Franca Doura, L’Après-Déluge, Motus et bouche cousue), roman, éditions Complicité,  2022, 154 p., 15 €.

Étrange livre que celui-ci, et pourtant familier…car c’est une véritable chambre d’échos. Échos qui se mêlent et se confondent, engendrant souvenirs et nostalgie, mais aussi des complicités toutes proches. Des parfums, des sons qui se confondent. Et le procédé choisi par l’auteure dans son usage du temps – des temps – n’y est pas pour peu de chose. Il s’agit, en effet, d’un journal qui progresse tantôt vers l’avant, tantôt vers l’arrière, et c’est ainsi que des éléments du passé, qui avaient été tenus cachés, brusquement se mettent au jour du présent, et viennent ainsi éclairer, d’une lumière pâle ou éclatante, des arrière-plans subreptices.

C’est aussi un roman de l’amitié, profonde, consubstantielle aux jeunes gens  de deux familles voisines, à Seneux, au bord de l’Ourtin. L’étrange, bien sûr, est quotidien, et le quotidien, tôt disparu, se mêle aux brumes du souvenir diffus, mais prêt à chaque instant à renaître au fil de ces rencontres de jeunes gens. Voilà dès l’abord un climat  créé, dans lequel le lecteur sans défense se sent enveloppé.. Car, mine de rien, ce roman très quotidien est un roman d’aventures, et excellent. Alexeï, réfugié d’origine russe, en est un peu l’étendard, tout comme François Seurel qui dit je dans le Grand Meaulnes. Porte-parole, étendard, mais qui a aussi son rôle à jouer comme personnage de premier plan: c’est lui qui lance des idées de jeux, de quêtes; c’est lui aussi qui protège les filles lorsque les garçons les malmènent par trop. Il se glisse derrière le dos de Franca Doura, et il continue à prendre la parole après son décès accidentel pour nous conter, mezzo voce, ce qui continue à arriver aux autres personnages.

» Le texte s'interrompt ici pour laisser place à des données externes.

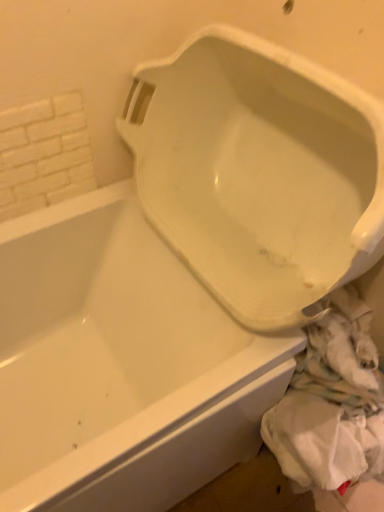
Question: Is white brick wall at upper left facing towards white glossy urinal at center?

Choices:
 (A) yes
 (B) no

Answer: (B)

Question: Are white brick wall at upper left and white glossy urinal at center making contact?

Choices:
 (A) no
 (B) yes

Answer: (A)

Question: Does white brick wall at upper left have a lesser width compared to white glossy urinal at center?

Choices:
 (A) no
 (B) yes

Answer: (B)

Question: Can you confirm if white brick wall at upper left is shorter than white glossy urinal at center?

Choices:
 (A) yes
 (B) no

Answer: (A)

Question: From a real-world perspective, is white brick wall at upper left physically above white glossy urinal at center?

Choices:
 (A) yes
 (B) no

Answer: (A)

Question: Is white brick wall at upper left further to the viewer compared to white glossy urinal at center?

Choices:
 (A) yes
 (B) no

Answer: (A)

Question: Is white glossy urinal at center directly adjacent to white fabric at lower right?

Choices:
 (A) no
 (B) yes

Answer: (A)

Question: Does white glossy urinal at center have a lesser width compared to white fabric at lower right?

Choices:
 (A) yes
 (B) no

Answer: (B)

Question: From a real-world perspective, is white glossy urinal at center on top of white fabric at lower right?

Choices:
 (A) yes
 (B) no

Answer: (A)

Question: Is white glossy urinal at center at the left side of white fabric at lower right?

Choices:
 (A) no
 (B) yes

Answer: (B)

Question: Is white glossy urinal at center oriented towards white fabric at lower right?

Choices:
 (A) no
 (B) yes

Answer: (A)

Question: Does white glossy urinal at center have a greater height compared to white fabric at lower right?

Choices:
 (A) no
 (B) yes

Answer: (B)

Question: From the image's perspective, is white brick wall at upper left on top of white fabric at lower right?

Choices:
 (A) no
 (B) yes

Answer: (B)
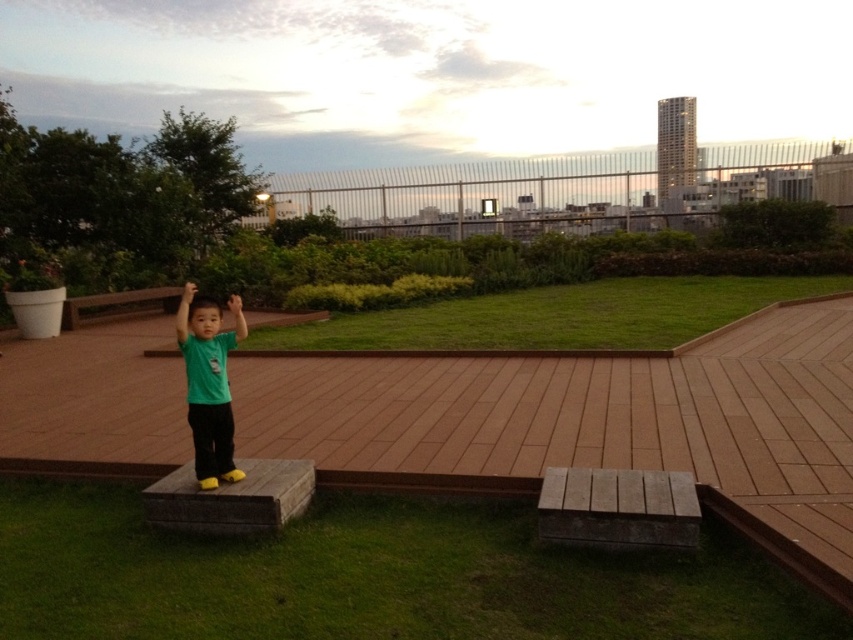
You are a photographer standing at the edge of the brown wood deck at center and want to take a photo of the green matte shirt at center. Which object is closer to your camera lens?

The brown wood deck at center is closer to the viewer than the green matte shirt at center, so the brown wood deck at center will appear closer to the camera lens in the photo.

Consider the image. You are standing at the point marked as point (590, 422) in the rooftop garden. What material are you standing on?

You are standing on the brown wood deck at center.

You are a parent trying to ensure your child stays safe on the rooftop garden. The brown wood deck at center and the green matte shirt at center are in view. Which object is wider?

The brown wood deck at center is wider than the green matte shirt at center.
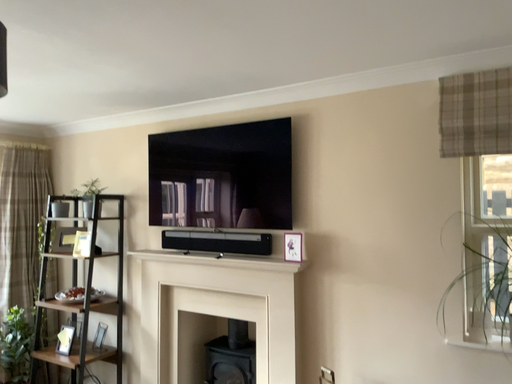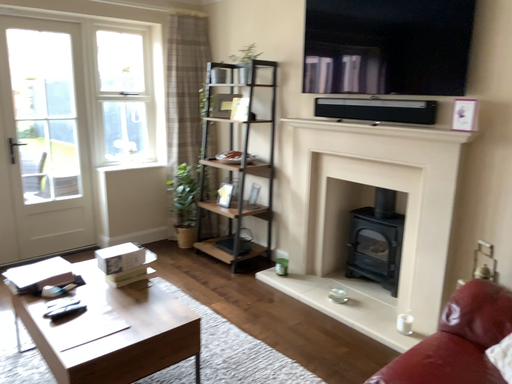
Question: How did the camera likely rotate when shooting the video?

Choices:
 (A) rotated left
 (B) rotated right

Answer: (A)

Il y a aussi ceux que l’on pourrait appeler les intercesseurs, avec en tout premier lieu le Grand Meaulnes et son ami François. Mais la carte que l’on a sous les yeux n’est pas celle du Domaine disparu, c’est plutôt une carte du tendre qui ressemble, furioso, à la vie quotidienne, avec cette case blanche et vide encore, comme le centre de l’Afrique, jadis, avec ses terrae incognitae. Étrangement aussi, importée du pays adulte, Homère, son Iliade et son Odyssée. Avec le Grand Meaulnes et Ulysse, nous voilà, certes, au coeur des aventures, et il y faudrait Jacques Rivière, ou Jean-Yves Tadié pour en poursuivre l’étude…sans oublier Francis Dannemak pour les séances de cinéma. Mais  il suffit que le charme soit présent, pour que nous soyons pris et bien pris. Avec des moments poignants, ainsi Alexeï sur son lit d’hôpital, après l’accident, p.44, et c’est Emma qui répond à Nora: Tu te rappelles ta première pensée d’adulte, Emma, quand elle t’est venue? – Ma première pense d’adulte? – Oui. – Quand j’ai vu Alexeï tout bandagé à l’hôpital…je n’ai jamais pu oublier la main qui m’essorait au dedans, le fluide glacial dans tout le corps, c’était moins lui qui s’en allait que tout un pan inexploré de moi-même. Et, toujours entre Emma et Nora, cette scène douce-amère, cette sorte d‘allegria qui est, en quelque sorte, la marque de fabrique de l’adolescence, p.37: Nora et Emma ne se communiquent pas les sensations qui les poignent au ventre: abysses charnels où il est bon s’abandonner à l’heure des rêveries amoureuses. Emma va sur ses seize ans: l’âge tant attendu des films enfants non admis. L’âge où l’on se sent prendre existence. Il n’y a sans doute pas plus fondateur que cet âge-là. Elles se relayent pour repositionner avec mille précautions le tourne-disque sur  l’Adagio. Musique à jamais attachée à ce qui va suivre. Encore aujourd’hui, dès les premiers accords, l’Adagio d’Albinoni dévaste Emma qui continue de l’assimiler à un mauvais présage.

Oui, un livre à respirer, à humer plutôt qu’à lire.  Franca Doura, ne serait-elle pas, au fil des temps révolus et des paysages retrouvés, notre Circé l’Enchanteresse? Et, si cela se pouvait, et qu’il faut trouver malgré tout, l’Ourthe réconciliée?